If you are using active dry yeast, then you may need to let it sit in the water for 10 minutes before adding the other ingredients or else it could take a lot longer to raise the dough.


  1. Make the scald. Bring the beer up to a boil (use more than the recipe specifies to account for evaporation). Mix the flour, salt, malt, and melter butter. Add the beer and mix until smooth. Cover and leave to cool down completely.
  2. Make the dough. Add the yeast to the scald and mix well. Add the flour and mix to a dough. Mine turned out a little cool, so it took longer to ferment. If you aim for the regular 24C – 25C (75F – 77F), it will ferment more rapidly.

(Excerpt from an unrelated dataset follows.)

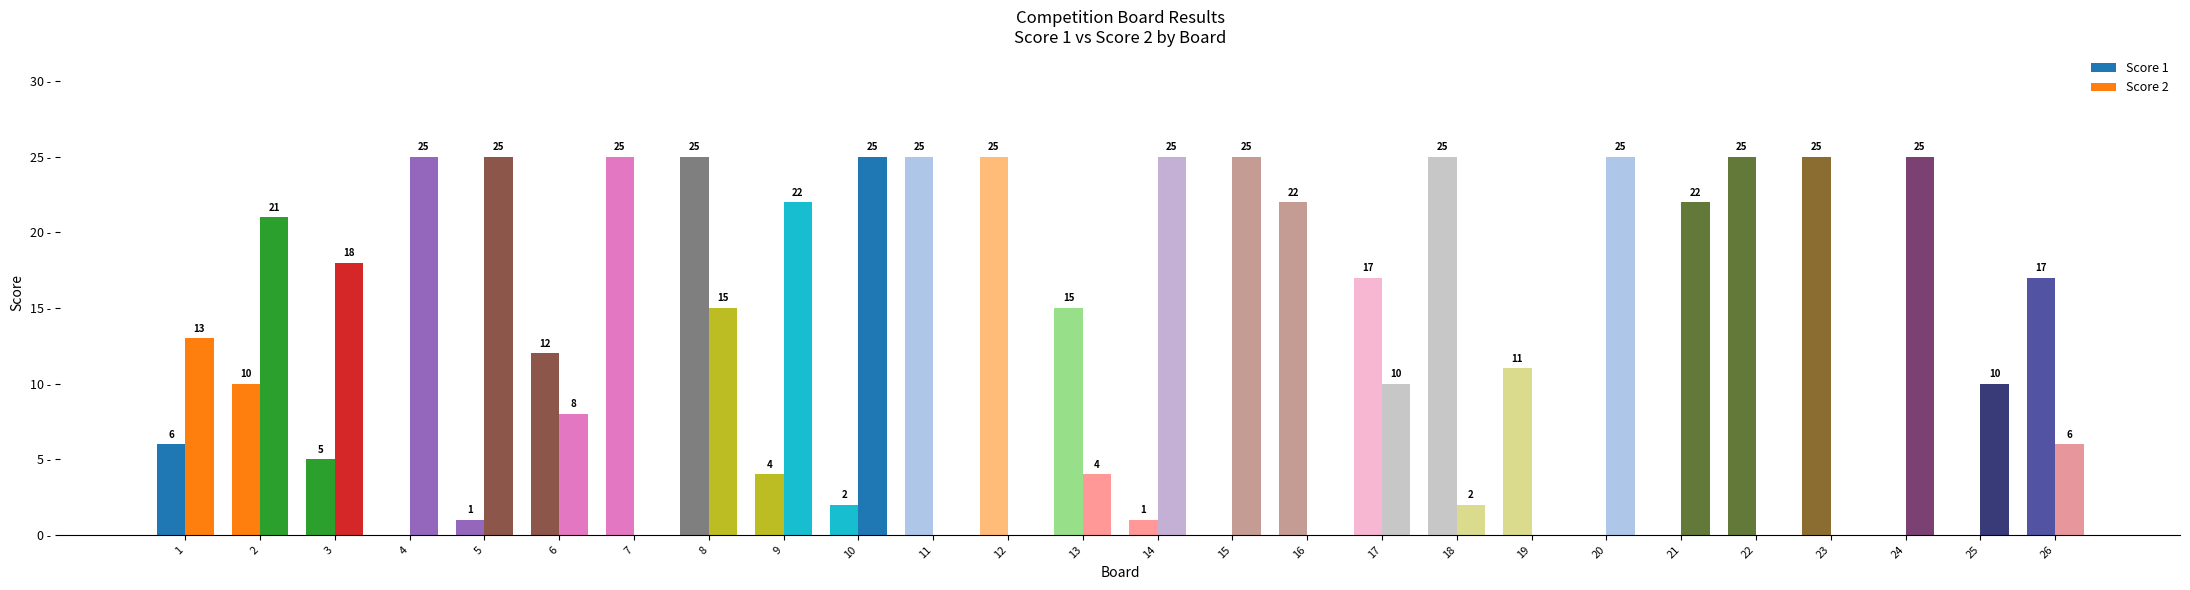

What is the difference between the Score 1 values at 3 and 12?

20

  3. Cover and ferment for 45 – 60 minutes.
  4. Fold.
  5. Ferment for 45 – 60 minutes.
  6. Divide the dough into 4 equal pieces and pre-shape. Rest for 20 minutes.

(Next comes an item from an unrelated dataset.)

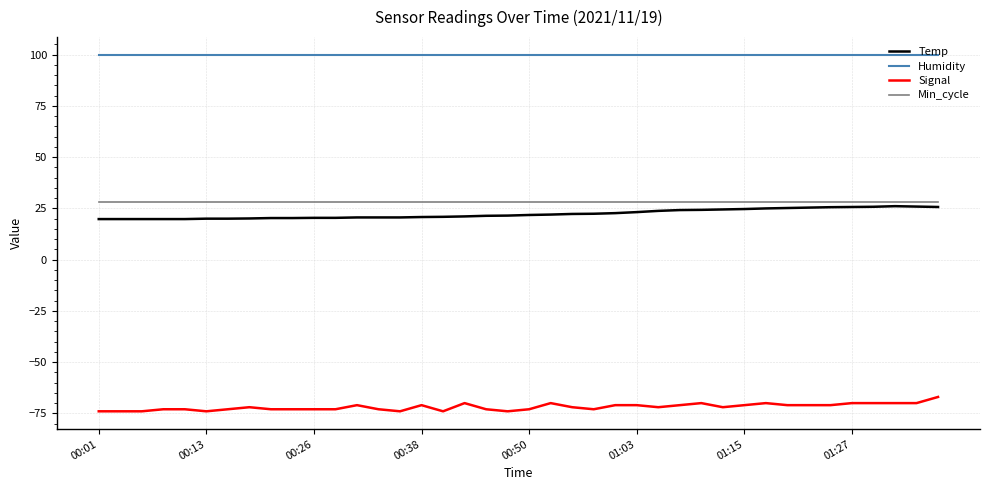

Rank the series by their maximum value, from highest to lowest.

Humidity, Min_cycle, Temp, Signal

  7. Roll the dough into long strands and braid the loaf.
  8. Cover and proof for 30 minutes.
  9. Boil the loaf in the water and baking soda solution for 30 seconds per side.
  10. Place it on to a non-stick paper lined baking tray and brush it with some of the boiling liquid. Sprinkle with sea salt.
  11. Bake at 160C (320F) for 40 minutes.


Keep in mind that the conditions in each kitchen are different, so fermentation times may vary for you. It is up to the baker to control the bread and react accordingly.

Your oven may be different too, so your baking time may vary.